#### [TASK GOAL]
Two lines in the listing below mark the span: one contains "M417,2075L420,2083L390,2102L387,2094Z" and one contains "M1029,2098L1042,2118L1014,2135L1001,2115Z". Reproduce both of them and everything between, exactly.
Top of INPUT FOR THIS TASK
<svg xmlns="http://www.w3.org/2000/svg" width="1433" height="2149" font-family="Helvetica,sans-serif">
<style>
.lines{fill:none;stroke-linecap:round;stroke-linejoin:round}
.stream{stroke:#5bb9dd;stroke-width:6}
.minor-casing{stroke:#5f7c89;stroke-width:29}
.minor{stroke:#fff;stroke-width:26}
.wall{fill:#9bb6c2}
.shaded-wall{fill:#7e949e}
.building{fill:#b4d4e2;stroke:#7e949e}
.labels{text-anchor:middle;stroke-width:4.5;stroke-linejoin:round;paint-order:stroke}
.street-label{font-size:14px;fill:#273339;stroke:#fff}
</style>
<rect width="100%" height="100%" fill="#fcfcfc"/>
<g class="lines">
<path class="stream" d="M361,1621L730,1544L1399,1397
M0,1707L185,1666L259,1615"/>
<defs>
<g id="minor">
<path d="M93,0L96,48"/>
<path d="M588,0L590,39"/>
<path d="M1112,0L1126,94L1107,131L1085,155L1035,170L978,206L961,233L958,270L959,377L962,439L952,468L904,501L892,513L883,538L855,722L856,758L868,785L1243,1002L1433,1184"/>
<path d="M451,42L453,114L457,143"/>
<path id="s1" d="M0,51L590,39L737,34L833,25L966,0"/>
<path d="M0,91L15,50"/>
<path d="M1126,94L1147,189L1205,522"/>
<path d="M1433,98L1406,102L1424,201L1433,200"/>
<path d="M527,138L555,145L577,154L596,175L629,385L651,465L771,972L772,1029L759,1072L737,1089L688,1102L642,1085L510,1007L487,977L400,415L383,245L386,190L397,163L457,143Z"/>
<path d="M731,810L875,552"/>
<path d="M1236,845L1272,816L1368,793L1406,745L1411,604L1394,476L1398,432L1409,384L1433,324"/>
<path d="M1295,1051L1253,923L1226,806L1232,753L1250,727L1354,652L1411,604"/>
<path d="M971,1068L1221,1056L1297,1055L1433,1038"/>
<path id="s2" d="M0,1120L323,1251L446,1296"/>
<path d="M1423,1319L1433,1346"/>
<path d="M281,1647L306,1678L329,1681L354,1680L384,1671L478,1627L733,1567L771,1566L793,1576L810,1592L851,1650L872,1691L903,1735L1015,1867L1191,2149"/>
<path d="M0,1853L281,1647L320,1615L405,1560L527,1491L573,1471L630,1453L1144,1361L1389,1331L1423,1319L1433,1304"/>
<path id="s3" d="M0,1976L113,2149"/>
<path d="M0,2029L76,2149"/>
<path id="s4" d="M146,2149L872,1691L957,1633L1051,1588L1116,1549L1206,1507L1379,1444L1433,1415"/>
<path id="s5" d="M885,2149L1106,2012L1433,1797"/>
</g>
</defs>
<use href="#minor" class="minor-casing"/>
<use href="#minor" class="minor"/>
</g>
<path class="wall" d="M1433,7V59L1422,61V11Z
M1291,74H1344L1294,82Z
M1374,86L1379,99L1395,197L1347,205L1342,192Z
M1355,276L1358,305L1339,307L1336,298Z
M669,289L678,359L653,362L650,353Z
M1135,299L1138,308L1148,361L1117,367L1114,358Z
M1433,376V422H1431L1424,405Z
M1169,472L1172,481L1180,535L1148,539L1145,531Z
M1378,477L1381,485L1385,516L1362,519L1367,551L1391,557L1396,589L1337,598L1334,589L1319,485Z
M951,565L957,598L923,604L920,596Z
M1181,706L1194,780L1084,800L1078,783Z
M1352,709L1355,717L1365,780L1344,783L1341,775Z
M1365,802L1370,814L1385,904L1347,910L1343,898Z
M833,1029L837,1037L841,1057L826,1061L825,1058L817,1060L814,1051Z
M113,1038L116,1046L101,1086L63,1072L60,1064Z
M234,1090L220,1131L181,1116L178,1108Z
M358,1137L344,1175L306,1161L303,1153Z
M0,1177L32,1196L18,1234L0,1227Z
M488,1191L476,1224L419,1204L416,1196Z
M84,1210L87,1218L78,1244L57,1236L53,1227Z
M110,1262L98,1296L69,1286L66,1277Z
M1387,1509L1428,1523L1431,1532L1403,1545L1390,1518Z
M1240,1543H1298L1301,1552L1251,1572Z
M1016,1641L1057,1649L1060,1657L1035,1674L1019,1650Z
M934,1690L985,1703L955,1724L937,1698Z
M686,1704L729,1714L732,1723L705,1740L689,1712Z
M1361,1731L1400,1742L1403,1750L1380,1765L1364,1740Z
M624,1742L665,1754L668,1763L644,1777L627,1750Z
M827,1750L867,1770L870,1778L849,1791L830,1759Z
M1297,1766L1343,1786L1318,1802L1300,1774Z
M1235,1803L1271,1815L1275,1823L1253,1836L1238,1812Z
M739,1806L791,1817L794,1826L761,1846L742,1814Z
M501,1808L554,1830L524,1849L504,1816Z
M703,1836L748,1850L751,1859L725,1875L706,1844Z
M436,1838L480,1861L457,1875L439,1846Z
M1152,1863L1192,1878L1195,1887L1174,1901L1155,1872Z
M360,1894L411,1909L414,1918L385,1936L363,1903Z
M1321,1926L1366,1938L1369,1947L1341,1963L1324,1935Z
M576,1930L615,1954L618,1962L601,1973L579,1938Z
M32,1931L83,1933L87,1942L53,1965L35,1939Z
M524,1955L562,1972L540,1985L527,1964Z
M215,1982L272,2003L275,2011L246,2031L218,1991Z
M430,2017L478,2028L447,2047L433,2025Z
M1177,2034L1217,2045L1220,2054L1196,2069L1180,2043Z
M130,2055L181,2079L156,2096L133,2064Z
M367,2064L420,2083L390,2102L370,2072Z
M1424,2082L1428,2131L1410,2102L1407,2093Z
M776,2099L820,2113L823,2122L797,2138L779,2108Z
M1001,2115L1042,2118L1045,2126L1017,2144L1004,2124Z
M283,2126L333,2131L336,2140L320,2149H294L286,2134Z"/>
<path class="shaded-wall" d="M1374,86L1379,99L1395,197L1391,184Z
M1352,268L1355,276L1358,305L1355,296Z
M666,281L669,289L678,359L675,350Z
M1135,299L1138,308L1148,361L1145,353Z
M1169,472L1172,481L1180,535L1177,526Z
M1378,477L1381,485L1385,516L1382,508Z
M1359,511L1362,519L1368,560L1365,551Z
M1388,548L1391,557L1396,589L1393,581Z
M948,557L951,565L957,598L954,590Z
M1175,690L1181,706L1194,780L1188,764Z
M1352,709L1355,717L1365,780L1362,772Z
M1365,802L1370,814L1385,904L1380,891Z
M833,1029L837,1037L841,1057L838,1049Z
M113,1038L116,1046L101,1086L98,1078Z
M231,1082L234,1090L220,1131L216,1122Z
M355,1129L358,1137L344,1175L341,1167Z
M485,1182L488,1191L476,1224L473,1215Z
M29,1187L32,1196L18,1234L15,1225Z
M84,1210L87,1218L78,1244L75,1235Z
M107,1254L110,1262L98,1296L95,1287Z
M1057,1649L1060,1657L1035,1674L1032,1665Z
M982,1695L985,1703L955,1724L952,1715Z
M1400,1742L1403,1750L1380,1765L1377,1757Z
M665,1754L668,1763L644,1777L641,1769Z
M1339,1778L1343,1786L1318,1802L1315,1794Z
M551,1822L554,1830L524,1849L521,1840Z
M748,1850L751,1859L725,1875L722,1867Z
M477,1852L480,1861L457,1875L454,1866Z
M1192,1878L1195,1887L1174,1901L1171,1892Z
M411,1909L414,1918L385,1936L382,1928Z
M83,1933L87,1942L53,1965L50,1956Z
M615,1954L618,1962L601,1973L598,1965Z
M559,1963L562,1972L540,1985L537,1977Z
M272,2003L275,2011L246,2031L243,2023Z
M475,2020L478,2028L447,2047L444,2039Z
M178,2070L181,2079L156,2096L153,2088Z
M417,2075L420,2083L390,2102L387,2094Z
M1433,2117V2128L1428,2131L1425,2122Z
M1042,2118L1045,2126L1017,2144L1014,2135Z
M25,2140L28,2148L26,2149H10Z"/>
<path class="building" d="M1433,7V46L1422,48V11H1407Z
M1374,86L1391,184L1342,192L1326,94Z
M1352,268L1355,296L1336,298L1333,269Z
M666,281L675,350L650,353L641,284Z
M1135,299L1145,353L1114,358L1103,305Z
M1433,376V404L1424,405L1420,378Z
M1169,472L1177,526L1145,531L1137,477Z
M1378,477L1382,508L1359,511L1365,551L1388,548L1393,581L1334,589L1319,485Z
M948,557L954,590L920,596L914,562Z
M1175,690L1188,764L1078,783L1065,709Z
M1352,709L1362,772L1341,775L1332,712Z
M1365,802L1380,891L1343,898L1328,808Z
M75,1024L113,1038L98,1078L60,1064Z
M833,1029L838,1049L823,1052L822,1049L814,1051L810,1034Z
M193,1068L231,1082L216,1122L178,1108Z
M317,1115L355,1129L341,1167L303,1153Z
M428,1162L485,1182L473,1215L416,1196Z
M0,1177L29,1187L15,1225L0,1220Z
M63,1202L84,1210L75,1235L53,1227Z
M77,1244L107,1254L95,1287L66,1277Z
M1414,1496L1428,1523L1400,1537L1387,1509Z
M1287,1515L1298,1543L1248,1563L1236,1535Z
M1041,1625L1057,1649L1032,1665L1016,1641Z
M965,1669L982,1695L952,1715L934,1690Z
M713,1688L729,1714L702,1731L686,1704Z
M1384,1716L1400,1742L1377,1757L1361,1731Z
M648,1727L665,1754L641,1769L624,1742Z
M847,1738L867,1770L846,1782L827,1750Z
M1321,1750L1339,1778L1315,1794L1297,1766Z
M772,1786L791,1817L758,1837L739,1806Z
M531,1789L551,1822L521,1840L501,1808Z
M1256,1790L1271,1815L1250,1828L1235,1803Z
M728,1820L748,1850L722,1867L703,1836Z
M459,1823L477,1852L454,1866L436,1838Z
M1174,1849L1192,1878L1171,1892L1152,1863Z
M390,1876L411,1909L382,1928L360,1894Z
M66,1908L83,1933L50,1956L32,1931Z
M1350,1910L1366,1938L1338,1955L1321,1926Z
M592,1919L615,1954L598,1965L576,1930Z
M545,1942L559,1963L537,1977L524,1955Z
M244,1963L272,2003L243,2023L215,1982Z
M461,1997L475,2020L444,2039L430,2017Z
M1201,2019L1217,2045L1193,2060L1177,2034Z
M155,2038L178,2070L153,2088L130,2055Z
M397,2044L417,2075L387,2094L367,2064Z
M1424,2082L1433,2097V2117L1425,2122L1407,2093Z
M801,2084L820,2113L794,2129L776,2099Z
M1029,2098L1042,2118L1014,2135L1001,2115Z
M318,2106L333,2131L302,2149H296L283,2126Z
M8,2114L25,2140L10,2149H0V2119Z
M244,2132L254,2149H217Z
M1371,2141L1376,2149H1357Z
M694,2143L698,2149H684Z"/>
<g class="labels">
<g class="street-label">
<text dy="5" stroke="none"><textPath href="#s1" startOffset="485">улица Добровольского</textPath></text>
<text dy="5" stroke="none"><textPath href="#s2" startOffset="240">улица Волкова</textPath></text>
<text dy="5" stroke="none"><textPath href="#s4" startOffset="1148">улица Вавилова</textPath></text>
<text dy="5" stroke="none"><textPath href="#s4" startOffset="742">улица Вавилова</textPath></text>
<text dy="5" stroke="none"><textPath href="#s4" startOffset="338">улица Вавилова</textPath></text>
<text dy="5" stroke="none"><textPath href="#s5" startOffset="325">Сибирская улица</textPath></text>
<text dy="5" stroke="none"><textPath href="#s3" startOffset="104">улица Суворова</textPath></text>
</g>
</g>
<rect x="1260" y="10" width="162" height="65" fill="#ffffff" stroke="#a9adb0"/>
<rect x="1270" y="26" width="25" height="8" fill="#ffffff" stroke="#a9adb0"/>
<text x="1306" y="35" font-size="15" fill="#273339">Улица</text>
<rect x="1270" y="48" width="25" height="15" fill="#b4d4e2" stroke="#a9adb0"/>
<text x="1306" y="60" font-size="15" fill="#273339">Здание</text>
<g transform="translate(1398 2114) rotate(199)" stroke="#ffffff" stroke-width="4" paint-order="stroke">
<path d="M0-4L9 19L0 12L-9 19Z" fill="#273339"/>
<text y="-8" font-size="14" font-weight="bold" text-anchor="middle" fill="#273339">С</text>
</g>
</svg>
Bottom of INPUT FOR THIS TASK
#### [SOLUTION TO THIS PROBLEM]
M417,2075L420,2083L390,2102L387,2094Z
M1433,2117V2128L1428,2131L1425,2122Z
M1042,2118L1045,2126L1017,2144L1014,2135Z
M25,2140L28,2148L26,2149H10Z"/>
<path class="building" d="M1433,7V46L1422,48V11H1407Z
M1374,86L1391,184L1342,192L1326,94Z
M1352,268L1355,296L1336,298L1333,269Z
M666,281L675,350L650,353L641,284Z
M1135,299L1145,353L1114,358L1103,305Z
M1433,376V404L1424,405L1420,378Z
M1169,472L1177,526L1145,531L1137,477Z
M1378,477L1382,508L1359,511L1365,551L1388,548L1393,581L1334,589L1319,485Z
M948,557L954,590L920,596L914,562Z
M1175,690L1188,764L1078,783L1065,709Z
M1352,709L1362,772L1341,775L1332,712Z
M1365,802L1380,891L1343,898L1328,808Z
M75,1024L113,1038L98,1078L60,1064Z
M833,1029L838,1049L823,1052L822,1049L814,1051L810,1034Z
M193,1068L231,1082L216,1122L178,1108Z
M317,1115L355,1129L341,1167L303,1153Z
M428,1162L485,1182L473,1215L416,1196Z
M0,1177L29,1187L15,1225L0,1220Z
M63,1202L84,1210L75,1235L53,1227Z
M77,1244L107,1254L95,1287L66,1277Z
M1414,1496L1428,1523L1400,1537L1387,1509Z
M1287,1515L1298,1543L1248,1563L1236,1535Z
M1041,1625L1057,1649L1032,1665L1016,1641Z
M965,1669L982,1695L952,1715L934,1690Z
M713,1688L729,1714L702,1731L686,1704Z
M1384,1716L1400,1742L1377,1757L1361,1731Z
M648,1727L665,1754L641,1769L624,1742Z
M847,1738L867,1770L846,1782L827,1750Z
M1321,1750L1339,1778L1315,1794L1297,1766Z
M772,1786L791,1817L758,1837L739,1806Z
M531,1789L551,1822L521,1840L501,1808Z
M1256,1790L1271,1815L1250,1828L1235,1803Z
M728,1820L748,1850L722,1867L703,1836Z
M459,1823L477,1852L454,1866L436,1838Z
M1174,1849L1192,1878L1171,1892L1152,1863Z
M390,1876L411,1909L382,1928L360,1894Z
M66,1908L83,1933L50,1956L32,1931Z
M1350,1910L1366,1938L1338,1955L1321,1926Z
M592,1919L615,1954L598,1965L576,1930Z
M545,1942L559,1963L537,1977L524,1955Z
M244,1963L272,2003L243,2023L215,1982Z
M461,1997L475,2020L444,2039L430,2017Z
M1201,2019L1217,2045L1193,2060L1177,2034Z
M155,2038L178,2070L153,2088L130,2055Z
M397,2044L417,2075L387,2094L367,2064Z
M1424,2082L1433,2097V2117L1425,2122L1407,2093Z
M801,2084L820,2113L794,2129L776,2099Z
M1029,2098L1042,2118L1014,2135L1001,2115Z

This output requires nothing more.